Лицо женщины, до сей поры ничего не выражавшее, искажается гримасой гнева и скорби — вконец теряя человеческие черты. Бринья вздрагивает.
— С кем, безумица?
Выронив перья, свартхёвда движется на неё. Излом бескровных губ кривится в улыбке.
— Ты всё понимаешь. Всё знаешь. Она была единственной, была оберегаемой — но улетела. Я искала… лишь чтобы узнать: она, как и все до неё, пала от вашего гнилого… — плащ, всколыхнувшись, описывает в воздухе дугу, — …людского племени!
Жёлтое лицо темнеет, обрастая перьями — в то же мгновенье, как Бринья, сбив женщину с ног, прижимает её к земле. И вот уже расстилается под ней огромная птичья туша; тощие руки оборачиваются сильными крыльями — и бьются, бьются неистово.
Дрожат измождённые мышцы, пытаясь сдержать нечеловеческую силу; тело выгибается под ней, бьёт чем-то в живот — резко, пронзительно.
Бринья, навалившись всем телом на одно из крыльев, вслепую хватается за рукоять меча.
Сейчас — или никогда.
И опускает клинок — резко вниз, чтобы не было времени на раздумья.
— Матушка!
Заслышав крик, Бринья вздрагивает — и меч падает косо. Скользит по бьющемуся крылу. Застревает в жёстких тёмных перьях. Врезается в кость.
Жуткая голова — зазубренный клюв, чёрные глаза без малейших проблесков разума — обессиленно склоняется в сторону.
Бринья понимает, что знаком ей этот голос — и оглядывается. Не может не оглянуться.
То был голос Арнлейв: она недвижно стоит неподалёку, и плащ её развевается на стылом ветру.
— Младшая, слабейшая… — доносится из приоткрытого клюва: хоть и понятны слова, но звучат не по-человечьи, — последняя из моих дочерей.
Меч выпадает из рук Бриньи, оставляя на снегу длинный красно-бурый след.
— Твоих… что?
Не может она ничего вымолвить, когда Арнлейв бросается к ним, падает пред чудовищем на колени. Хватается за безжизненно висящее — на одном лишь клочке кожи и перьев — крыло; силится прикрыть рукою рану.
— Помнишь, любовь моя, — молвит Арнлейв: голос её до того непривычно холоден и надломлен, что слышать его Бринье страшнее предсмертных воплей разбойницы, больнее птичьего крика, от которого истекают кровью уши, — говорила ты, что никогда от меня не отречёшься: ни перед богинями, ни перед матушкой? Так подумай же и ответь снова!..
И взмахивает плащом.
Всё происходит быстрее, чем Бринья успевает понять. Плащ становится с телом единым целым; разрастается в могучие крылья и когтистые лапы — и вот пред нею расправляет крылья другая птица.
Мощь её — лишь тень мощи прежней: эта птица-то и до самой Бриньи ростом не дотянет, — только трепета от того не меньше.
Лишь чёрные глаза, прикрытые белёсыми веками, остались знакомыми: внимательными, умными. То взгляд её невесты — только на этот раз он полон скорби.

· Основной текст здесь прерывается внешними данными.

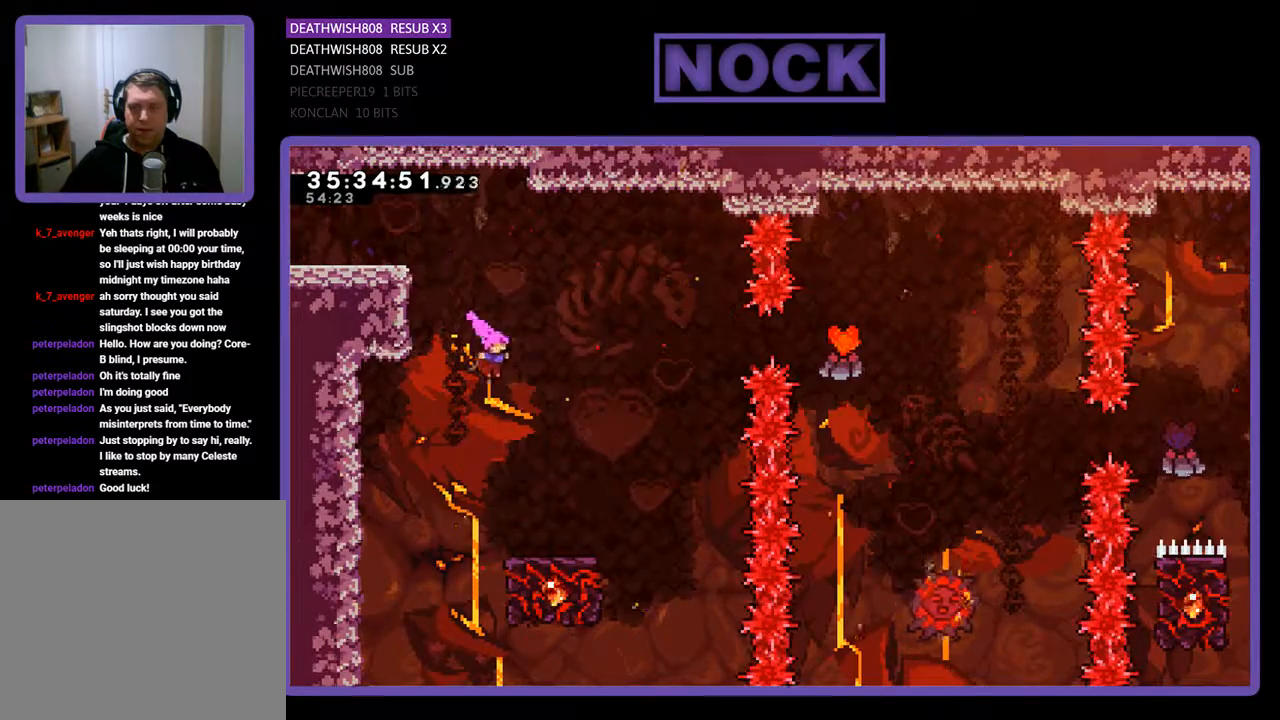
{"buttons": ["R2", "DPAD_RIGHT"], "events": [[233, "DPAD_RIGHT", "up"], [500, "DPAD_RIGHT", "down"]]}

— Не отрекусь… ни за что! — кричит Бринья, но почти не слышит своего голоса: язык заплетается, голова идёт кругом. Кидается в сторону птицы — но тут же стонет от боли и падает, будто пронзённая мечом в живот. Задирает рубаху: мокро, липко.
За мгновенье до того, как всё погружается во мрак, видит Бринья, как оборачиваются на неё две фигуры: Арнлейв и ещё чья-то, высокая и тёмная. Хочет дева что-то сказать — но уже не успевает.
***
— Матушка не скоро вернётся, не бойся: аж на две седмицы к тётушке уехала.
Юноша зевает, прикрыв рот ладошкой. Сольвейг хмыкает: сам полночи засыпать не хотел и ей не давал, а теперь глаза продрать не может!
— А я и не боюсь, — она застёгивает рубаху и отворяет окно, впуская свежий воздух; юноша щурится от света и растягивается на простынях. К полудню уж давно пора одеваться да из постели вылезать, только он всё не спешит: впрочем, что взять с избалованного богатого сынка…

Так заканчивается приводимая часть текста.